___ Document segment

Trump's actions were illegal. The lawsuit claims they both exceed the scope of the president's statutory authority and violates the Tenth Amendment, the Amendment, of course, which gives power to the states that's not assigned to the federal government. Newsom Bass other Democrats have blamed the unrest on the President's deployment of the National Guard in Marines to la which

is just simply ridiculous. Maybe a portion of it, but definitely this was something that was going to happen, regardless of how the president responded.

Speaker 2

A quick side note to all of it is that a coalition of press organizations is seeking a court order to stop what they said is the continuing abuse of journalists by the LAPD during the immigration protests. It says there are multiple instances of officers firing foam projectiles at members of the media and otherwise flouting state laws.

Speaker 3

So called are they named?

Speaker 1

Are the people named?

Speaker 6

No?

Speaker 3

Well, I mean we know that some of them have been hit with the no.

Speaker 1

No, I mean, like, are the agencies named in that?

______

» **Prompt 1**: Copy verbatim the passage of the transcript that starts at the words "A quick side" and ends after the words "flouting state laws.".
The transcript and the entries that follow have no connection to each other.

___ Data under study

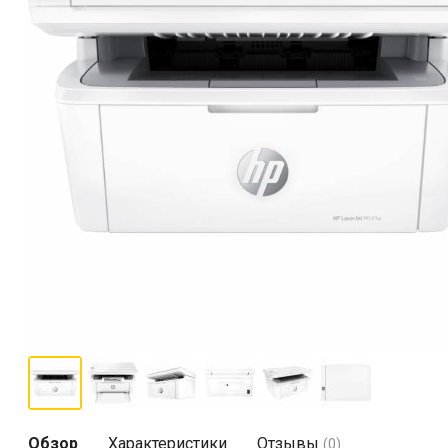
Обзор
Характеристики
Отзывы
(0)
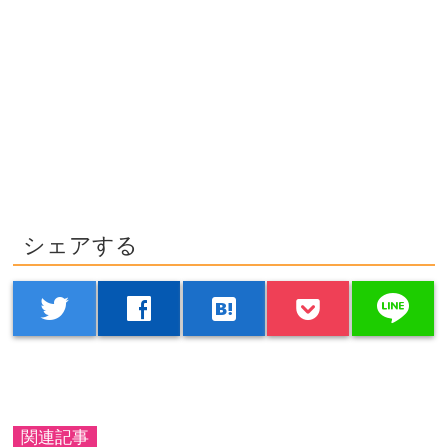
シェアする
line
twitter
facebook
hatenabookmark
関連記事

______

» **Prompt 2**: Quote every line of text from the entries above, leaving out the pictures.

» **Written solution 1**:
A quick side note to all of it is that a coalition of press organizations is seeking a court order to stop what they said is the continuing abuse of journalists by the LAPD during the immigration protests. It says there are multiple instances of officers firing foam projectiles at members of the media and otherwise flouting state laws.

» **Written solution 2**:
Обзор
Характеристики
Отзывы
(0)
シェアする
line
twitter
facebook
hatenabookmark
関連記事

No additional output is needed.